Возвращать долг Андрею Надька не спешила. Еще неизвестно, кто кому должен…

Надька звонила Нэле.

– Он любит меня, несмотря ни на что. Более то-го – зная все, – проникновенно говорила она.

– Просто он любит ТЕБЯ, – уточняла Нэля.

И это правда. Иван Шубин поднимался по лестнице через ступеньку. Взлетал. В глазах зажглись лампочки. Он был счастлив. И даже перестал ненавидеть своего соперника. Он даже стал его понимать. Власть так желанна. Власть – самый мощный наркотик. Кто познал – уже не соскочит.

Любовь губернатора действовала на Надьку расслабляюще. Могла сидеть и часами смотреть, как качается дерево на ветру. И ни за какие деньги не согласилась бы вернуться в прежнее состояние охоты, когда напряжен каждый мускул.

Следующий звонок был Нине.

– Он любит меня, несмотря ни на что… – начинала Надька старую песню о главном.

– Как он не убоялся с тобой связаться? – удивлялась Нина. – Он же взрослый и умный.

– Вот поэтому.

– Связаться с тобой – это все равно что кататься на американских горках: вверх, вниз – и все по вертикали, – не унималась Нина.

– Значит, не накатался…

Жена Ивана была порядочной и пресной, как еврейская маца. А Надька – фейерверк в ночном небе. Нельзя предугадать, как брызнет, куда полетит.

Губернатор был ее ВСЕ. Но и Андрей был ее ВСЕ. Семилетняя любовь, как тяжелый поезд, не могла остановиться сразу. Слишком длинный тормозной путь.

К любви подмешивалось торжество победы над Светланой. И это тоже было жалко бросить.

Надька колебалась до тех пор, пока ее не затошнило. Сначала она думала, что ее тошнит на нервной почве. А потом поняла, что почва иная. Она забеременела.

– У меня будет ребенок, – сказала Надька Андрею.

– Очень хорошо, – отозвался Андрей. – У нас будет двое детей.

– Трое, – поправила Надька.

О Маше почему-то все забывали.

* * *

После переговоров с Надькой Андрей держал путь в съемную квартиру, чтобы мыслить и страдать.

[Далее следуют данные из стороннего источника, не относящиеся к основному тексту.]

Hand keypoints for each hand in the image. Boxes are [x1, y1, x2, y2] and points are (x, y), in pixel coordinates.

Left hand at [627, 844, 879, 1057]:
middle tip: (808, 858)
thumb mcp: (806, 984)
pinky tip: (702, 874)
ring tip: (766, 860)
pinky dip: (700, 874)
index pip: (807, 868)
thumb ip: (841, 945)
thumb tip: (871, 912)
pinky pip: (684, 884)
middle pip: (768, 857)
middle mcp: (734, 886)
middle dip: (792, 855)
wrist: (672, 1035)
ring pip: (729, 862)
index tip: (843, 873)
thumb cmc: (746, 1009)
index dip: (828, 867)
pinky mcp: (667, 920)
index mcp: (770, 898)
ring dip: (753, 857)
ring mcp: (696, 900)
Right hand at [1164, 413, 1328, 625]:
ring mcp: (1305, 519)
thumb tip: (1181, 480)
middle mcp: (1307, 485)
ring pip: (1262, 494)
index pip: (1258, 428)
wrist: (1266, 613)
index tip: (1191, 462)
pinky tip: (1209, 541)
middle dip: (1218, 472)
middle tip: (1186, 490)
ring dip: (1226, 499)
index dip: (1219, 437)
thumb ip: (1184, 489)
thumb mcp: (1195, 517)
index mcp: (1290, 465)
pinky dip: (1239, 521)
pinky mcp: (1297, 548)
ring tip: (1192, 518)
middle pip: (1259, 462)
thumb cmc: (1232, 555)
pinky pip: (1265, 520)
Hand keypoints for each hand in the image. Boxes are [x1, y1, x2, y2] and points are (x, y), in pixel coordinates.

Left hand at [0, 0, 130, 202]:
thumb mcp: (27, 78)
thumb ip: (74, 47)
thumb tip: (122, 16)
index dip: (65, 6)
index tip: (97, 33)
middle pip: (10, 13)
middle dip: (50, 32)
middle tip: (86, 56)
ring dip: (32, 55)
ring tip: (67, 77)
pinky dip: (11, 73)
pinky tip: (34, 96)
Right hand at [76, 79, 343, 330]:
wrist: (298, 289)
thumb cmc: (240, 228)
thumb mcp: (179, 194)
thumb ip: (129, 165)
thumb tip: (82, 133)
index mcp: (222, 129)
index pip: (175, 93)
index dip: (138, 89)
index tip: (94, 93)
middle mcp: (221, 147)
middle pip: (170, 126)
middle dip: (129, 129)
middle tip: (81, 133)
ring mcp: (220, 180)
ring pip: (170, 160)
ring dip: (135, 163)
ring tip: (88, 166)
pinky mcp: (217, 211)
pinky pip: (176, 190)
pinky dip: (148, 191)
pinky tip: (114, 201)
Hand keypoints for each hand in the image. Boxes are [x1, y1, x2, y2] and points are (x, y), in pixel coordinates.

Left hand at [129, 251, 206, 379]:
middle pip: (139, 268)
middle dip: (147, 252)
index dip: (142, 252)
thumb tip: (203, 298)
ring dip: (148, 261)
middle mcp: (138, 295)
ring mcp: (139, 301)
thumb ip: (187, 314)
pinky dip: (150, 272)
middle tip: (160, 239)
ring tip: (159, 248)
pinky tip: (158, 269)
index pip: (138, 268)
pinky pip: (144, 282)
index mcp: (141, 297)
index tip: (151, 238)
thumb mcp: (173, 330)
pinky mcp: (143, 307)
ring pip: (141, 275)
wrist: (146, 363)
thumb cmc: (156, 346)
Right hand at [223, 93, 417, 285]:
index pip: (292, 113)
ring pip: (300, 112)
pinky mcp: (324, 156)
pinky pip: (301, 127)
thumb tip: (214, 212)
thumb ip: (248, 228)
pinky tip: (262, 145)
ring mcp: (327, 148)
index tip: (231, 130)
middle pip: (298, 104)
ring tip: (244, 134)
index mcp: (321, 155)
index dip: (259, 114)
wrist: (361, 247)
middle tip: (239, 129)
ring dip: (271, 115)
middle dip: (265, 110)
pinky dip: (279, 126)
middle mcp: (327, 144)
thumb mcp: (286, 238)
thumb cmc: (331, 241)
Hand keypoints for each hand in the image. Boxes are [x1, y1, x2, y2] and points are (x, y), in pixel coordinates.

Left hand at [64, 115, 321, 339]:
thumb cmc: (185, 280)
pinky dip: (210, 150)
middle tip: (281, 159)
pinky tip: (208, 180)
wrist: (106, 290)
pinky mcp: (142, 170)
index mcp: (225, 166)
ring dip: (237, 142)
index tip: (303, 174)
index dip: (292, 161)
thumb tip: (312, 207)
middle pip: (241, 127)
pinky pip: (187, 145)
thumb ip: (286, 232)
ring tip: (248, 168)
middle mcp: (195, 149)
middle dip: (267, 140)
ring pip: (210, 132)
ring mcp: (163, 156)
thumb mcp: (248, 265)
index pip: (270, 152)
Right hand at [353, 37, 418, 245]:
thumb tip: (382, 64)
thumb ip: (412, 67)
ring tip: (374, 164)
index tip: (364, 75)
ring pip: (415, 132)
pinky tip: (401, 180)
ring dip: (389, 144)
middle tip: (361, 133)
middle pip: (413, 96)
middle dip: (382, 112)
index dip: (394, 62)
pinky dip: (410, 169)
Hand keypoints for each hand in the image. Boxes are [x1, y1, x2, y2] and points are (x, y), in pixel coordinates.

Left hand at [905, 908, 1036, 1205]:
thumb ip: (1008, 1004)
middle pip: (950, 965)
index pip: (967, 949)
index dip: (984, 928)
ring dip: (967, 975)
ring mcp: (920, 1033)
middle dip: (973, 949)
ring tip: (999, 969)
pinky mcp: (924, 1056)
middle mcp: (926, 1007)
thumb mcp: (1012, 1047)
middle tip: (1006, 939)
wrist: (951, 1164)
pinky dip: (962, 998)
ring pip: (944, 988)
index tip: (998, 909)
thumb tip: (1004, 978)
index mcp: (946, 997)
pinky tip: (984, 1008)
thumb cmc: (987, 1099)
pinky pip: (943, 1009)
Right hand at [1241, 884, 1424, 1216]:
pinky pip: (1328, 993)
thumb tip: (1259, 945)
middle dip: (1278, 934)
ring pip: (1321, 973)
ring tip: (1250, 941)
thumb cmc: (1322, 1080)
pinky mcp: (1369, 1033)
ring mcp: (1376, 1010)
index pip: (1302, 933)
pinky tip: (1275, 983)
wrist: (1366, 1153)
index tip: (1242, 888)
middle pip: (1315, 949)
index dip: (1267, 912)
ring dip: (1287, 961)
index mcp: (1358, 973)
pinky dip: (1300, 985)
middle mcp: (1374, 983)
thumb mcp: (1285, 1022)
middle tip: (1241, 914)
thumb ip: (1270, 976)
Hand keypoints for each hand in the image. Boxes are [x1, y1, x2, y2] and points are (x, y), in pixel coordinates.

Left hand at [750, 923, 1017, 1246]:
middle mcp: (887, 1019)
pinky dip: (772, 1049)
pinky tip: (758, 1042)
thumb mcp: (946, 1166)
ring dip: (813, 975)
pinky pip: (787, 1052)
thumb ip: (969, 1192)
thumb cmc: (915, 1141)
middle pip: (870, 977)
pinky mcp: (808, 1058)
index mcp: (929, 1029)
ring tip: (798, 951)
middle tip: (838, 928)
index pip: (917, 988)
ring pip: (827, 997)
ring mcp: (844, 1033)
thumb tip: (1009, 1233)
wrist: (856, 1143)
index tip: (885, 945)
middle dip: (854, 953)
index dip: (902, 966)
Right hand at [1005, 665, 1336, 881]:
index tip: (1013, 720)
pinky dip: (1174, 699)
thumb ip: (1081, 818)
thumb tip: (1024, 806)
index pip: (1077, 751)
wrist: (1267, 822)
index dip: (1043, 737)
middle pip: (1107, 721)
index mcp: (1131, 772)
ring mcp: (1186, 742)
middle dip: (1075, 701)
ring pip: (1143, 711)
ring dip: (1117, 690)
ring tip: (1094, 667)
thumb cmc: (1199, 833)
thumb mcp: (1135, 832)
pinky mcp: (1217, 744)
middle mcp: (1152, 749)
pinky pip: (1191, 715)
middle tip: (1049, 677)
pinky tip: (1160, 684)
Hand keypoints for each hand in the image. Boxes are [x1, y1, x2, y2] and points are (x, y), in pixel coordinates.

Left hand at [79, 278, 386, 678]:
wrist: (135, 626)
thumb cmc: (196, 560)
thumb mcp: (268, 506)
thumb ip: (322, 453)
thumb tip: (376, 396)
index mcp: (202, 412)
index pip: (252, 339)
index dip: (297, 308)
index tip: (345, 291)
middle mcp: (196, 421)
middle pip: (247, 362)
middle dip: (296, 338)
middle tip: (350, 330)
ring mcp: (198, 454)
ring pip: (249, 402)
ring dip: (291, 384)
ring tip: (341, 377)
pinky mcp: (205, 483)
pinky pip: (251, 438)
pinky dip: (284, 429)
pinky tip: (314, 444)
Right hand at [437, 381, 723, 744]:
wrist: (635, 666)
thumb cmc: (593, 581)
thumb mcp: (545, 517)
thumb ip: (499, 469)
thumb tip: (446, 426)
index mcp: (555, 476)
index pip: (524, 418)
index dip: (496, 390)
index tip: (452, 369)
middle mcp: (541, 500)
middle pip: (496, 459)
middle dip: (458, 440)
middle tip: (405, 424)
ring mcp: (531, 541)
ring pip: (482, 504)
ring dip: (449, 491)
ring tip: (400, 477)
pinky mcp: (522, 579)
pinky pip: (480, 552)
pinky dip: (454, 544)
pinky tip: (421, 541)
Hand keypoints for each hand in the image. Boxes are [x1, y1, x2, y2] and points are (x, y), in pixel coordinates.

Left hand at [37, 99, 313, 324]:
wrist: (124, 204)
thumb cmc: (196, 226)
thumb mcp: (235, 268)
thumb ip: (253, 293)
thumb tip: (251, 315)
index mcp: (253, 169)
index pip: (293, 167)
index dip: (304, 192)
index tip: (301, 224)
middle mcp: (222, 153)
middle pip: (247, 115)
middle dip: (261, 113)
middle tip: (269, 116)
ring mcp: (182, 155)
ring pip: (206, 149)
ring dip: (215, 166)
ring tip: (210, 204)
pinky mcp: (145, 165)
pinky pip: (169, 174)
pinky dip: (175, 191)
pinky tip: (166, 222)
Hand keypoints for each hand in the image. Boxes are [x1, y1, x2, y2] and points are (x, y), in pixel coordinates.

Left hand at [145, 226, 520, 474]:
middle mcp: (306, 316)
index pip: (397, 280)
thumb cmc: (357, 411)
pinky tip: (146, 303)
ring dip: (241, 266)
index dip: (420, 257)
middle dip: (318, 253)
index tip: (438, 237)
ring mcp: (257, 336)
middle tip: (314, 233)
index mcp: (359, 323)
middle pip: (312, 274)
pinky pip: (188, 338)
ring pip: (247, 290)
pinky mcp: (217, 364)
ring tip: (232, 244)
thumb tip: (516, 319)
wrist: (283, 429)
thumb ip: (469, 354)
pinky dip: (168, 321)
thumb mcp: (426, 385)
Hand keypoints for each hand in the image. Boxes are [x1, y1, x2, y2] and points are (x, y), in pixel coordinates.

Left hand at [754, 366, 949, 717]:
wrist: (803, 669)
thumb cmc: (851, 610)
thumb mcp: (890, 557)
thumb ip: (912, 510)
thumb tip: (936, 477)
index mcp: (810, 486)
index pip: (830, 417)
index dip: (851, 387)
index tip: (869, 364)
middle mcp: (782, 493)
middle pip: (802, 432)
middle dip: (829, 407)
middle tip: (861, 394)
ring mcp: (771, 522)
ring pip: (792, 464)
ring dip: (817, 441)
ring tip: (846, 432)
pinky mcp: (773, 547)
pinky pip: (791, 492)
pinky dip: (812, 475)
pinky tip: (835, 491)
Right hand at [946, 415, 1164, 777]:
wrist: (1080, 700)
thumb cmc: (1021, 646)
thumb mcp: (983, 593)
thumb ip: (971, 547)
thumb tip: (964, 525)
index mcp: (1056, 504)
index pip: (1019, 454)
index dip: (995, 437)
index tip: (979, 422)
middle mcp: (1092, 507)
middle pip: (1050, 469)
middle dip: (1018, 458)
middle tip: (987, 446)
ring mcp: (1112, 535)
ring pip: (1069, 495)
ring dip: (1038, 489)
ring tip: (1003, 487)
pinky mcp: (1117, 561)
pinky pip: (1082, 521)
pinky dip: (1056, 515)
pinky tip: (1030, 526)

Холодильник был пуст. Рестораны отвращали обилием ненужных людей. Хотелось домашней горячей еды и самоуглубленности.

Однажды Андрей обнаружил, что стоит перед дверью собственной квартиры. Он, видимо, задумался и не заметил, как зарулил к дому. Сработала долголетняя привычка.

Андрей достал ключ и отворил дверь.

Светлана повела себя спокойно, как будто ничего не произошло. Как будто Андрей вернулся с работы.

Она отослала его мыть руки. Он мыл. Потом сел за стол. Светлана подала ему горячий борщ с куском мяса, розового от свеклы.

После обеда Андрей уселся перед телевизором. И заснул, как старик. Он устал.

Светлана подошла и сказала:

– Ложись в кровать.

Андрей добрался до кровати. Разделся. Засыпая, вспомнил: «На свете счастья нет, а есть покой и воля». Счастье – это Надька. Счастья – нет. Покой – это Светлана. Без Светланы покоя не получается. А воля в виде съемной квартиры с чужим и чуждым противным запахом ему не нужна.

Значит, покой и воля – это Светлана. И стабильность.

Стабильность – основа основ. Пульс стучит стабильно: 70 ударов в минуту. Дыхание стабильно: вдох – выдох. На фоне стабильности идет умственная работа. И даже фактор Надьки – чувственный расцвет – тоже на фоне стабильности.

Среди ночи Андрей нашарил руку Светланы и сжал ее в своей руке. Так они спали в молодости, убегали в молодой сон, держась за руки, как будто боялись, что их растащат.

Утром Андрей спросил:

– Ты знала, что я вернусь?

– Ну конечно. И ты знал.

Он задумался: знал или нет? Но какая разница? Главное, что пуля попала в мягкие ткани, кость уцелела. Все срастается и заживает как на собаке.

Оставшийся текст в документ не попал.